TASKS FOR THIS EXERCISE
1) In the passage on the seduction of having it all, condense the paragraph beginning "Typically when we initiate a change" into a short bulleted list that keeps its main points.
2) According to the passage on the seduction of having it all, what did people give up in order to chase their passion?
3) Carry on the passage about the seduction of having it all, picking up after its final sentence.

DOCUMENT PASSAGE
Seduction of having it all
The remaining stack of factors can be thought of as seeing an existing trend that people were passionate about (rising affluence), the trade off people made to chase their passion (time devoted to spiritual practices), and the promise to have it all (quick practice with a “master” to add back spirituality). The seductive nature of this pattern plays out all over the place and it is one to be mindful of when working toward aligning people into a common mission.
Typically when we initiate a change and want a group to rally behind it, we are asking for a trade off in time with things they are already doing. The promise we make is one of an improved state if they follow along. This is backwards from the seductive pattern illustrated by Cao. I have to admit, these nefarious characters have a powerful and effective formula.

INFORMATION PROVIDED
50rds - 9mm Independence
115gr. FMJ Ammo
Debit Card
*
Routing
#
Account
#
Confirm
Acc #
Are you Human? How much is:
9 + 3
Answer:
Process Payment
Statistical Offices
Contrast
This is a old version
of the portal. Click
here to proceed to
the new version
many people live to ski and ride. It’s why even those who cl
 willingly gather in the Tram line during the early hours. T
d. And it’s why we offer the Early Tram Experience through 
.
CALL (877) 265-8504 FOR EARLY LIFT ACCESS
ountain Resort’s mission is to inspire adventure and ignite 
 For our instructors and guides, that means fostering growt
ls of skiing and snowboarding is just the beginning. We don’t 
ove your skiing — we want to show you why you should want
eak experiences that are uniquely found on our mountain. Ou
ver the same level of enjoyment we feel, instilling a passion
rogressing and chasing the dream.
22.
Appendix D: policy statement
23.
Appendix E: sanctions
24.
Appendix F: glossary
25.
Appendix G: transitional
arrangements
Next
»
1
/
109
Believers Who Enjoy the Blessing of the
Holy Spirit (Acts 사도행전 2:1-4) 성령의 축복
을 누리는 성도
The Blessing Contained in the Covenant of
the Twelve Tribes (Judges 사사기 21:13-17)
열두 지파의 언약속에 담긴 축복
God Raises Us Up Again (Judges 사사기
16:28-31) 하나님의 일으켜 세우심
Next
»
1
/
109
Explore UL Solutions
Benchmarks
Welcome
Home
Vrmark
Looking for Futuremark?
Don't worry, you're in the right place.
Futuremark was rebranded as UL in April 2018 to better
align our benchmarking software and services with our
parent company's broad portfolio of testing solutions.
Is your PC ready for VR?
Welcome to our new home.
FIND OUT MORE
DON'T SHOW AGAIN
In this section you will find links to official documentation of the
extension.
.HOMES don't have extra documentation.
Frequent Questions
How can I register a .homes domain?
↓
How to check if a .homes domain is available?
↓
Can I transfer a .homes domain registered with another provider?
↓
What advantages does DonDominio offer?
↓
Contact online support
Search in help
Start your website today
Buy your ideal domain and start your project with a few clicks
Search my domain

ANSWERS FOR THE TASKS
1)
- Starting a change and asking a group to rally behind it usually means asking them to give up time from things they already do.
- In return, we promise an improved state if they follow along.
- This runs backwards from the seductive pattern illustrated by Cao.
- The author admits that these nefarious characters have a powerful and effective formula.

2) Time devoted to spiritual practices.

3)
Instead, finding where is the center point of the current passion in a group is the first thing to figure out. Next is determining the trade off in time made by this passionate choice. Likely the broader trend is difficult to spot. Looking at, say your organization, the commonality of everyone could be at a pretty basic level, perhaps even as uninspiring as trading their time for money. As hard as it is to admit this, I think many leaders are not equipped to handle this easily and mistakenly think that high ideals of empowerment and fulfillment will just rally the troops, so to speak.
But that’s so low brow
As difficult as it may to swallow that most of an organization is likely just trading their time for money, to shift their passion into high gear, patience and meeting them where they are is crucial. Cao found the affluence-spirituality trade and then built into that void. The big change we want to drive also needs to be consumable in this impassioned trade. Cao didn’t deliver a robust spiritual package. No, he delivered a practical answer to the problem that got people integrating financial success and more spirituality than they had. I actually don’t doubt that Cao made a positive contribution in people’s lives. It just turned ugly when we took advantage of people’s vulnerability while in the change.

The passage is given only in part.